Open config/games.json and append a new object to the JSON array. Use the folder name and image path you chose in the previous steps:
{
  "link": "projects/my-game/index.html",
  "imgSrc": "projects/my-game/icon.png",
  "title": "My Game"
}
The full file should remain a valid JSON array — make sure to add a comma after the preceding entry if your new entry is not the last one.
5

Save and redeploy

Commit your changes and push to your hosting branch. For platforms that auto-deploy on push (GitHub Pages, Netlify, Vercel), the game will appear live within a few minutes. For manually managed servers, copy the new files and the updated config/games.json to your web root and the game will be immediately available.

Tips and Gotchas

Flash games will not work in modern browsers. Adobe Flash Player reached end-of-life in December 2020 and has been permanently removed from all major browsers. Do not attempt to add .swf-based Flash games — they will display a broken plugin error. Stick to HTML5 games that run natively in the browser using JavaScript and the Canvas API.
Test locally before deploying. Before committing and pushing, spin up a local HTTP server from the project root to confirm the game loads correctly:
python3 -m http.server 8000
Then open http://localhost:8000/projects/my-game/index.html in your browser. This catches path issues, missing assets, and CORS errors before they reach your live site. Use descriptive, URL-friendly folder names.
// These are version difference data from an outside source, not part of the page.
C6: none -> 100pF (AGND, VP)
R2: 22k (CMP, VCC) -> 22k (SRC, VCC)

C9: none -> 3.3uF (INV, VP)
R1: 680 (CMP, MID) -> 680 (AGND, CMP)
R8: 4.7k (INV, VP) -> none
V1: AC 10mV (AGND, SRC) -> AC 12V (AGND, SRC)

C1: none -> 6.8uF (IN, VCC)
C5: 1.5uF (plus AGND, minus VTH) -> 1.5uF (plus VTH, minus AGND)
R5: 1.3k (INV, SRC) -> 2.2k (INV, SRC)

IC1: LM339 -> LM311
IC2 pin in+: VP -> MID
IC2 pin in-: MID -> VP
Prefer projects/cookie-clicker/ over projects/game1/. Descriptive slugs make the codebase easier to navigate and produce readable URLs. For very large games, consider external asset hosting. If the game’s assets push the repository size to a level that causes upload timeouts on free-tier hosts, host the assets on a CDN or VPS and set the link field in config/games.json to the full external URL:
{
  "link": "https://cdn.example.com/my-game/index.html",
  "imgSrc": "projects/my-game/icon.png",
  "title": "My Game"
}
The imgSrc thumbnail can still be served locally even if the game itself is hosted externally.

Removing a Game

To remove a game from the Games page, delete its entry from config/games.json and redeploy. The game will immediately disappear from the tile grid. The files in /projects/ can be left in place (they will simply become unreachable from the UI) or deleted to reclaim disk space — either approach works.
Removing the entry from config/games.json is always required to hide the game. Deleting only the files in /projects/ without updating the JSON will leave a broken tile on the Games page that attempts to load a missing page.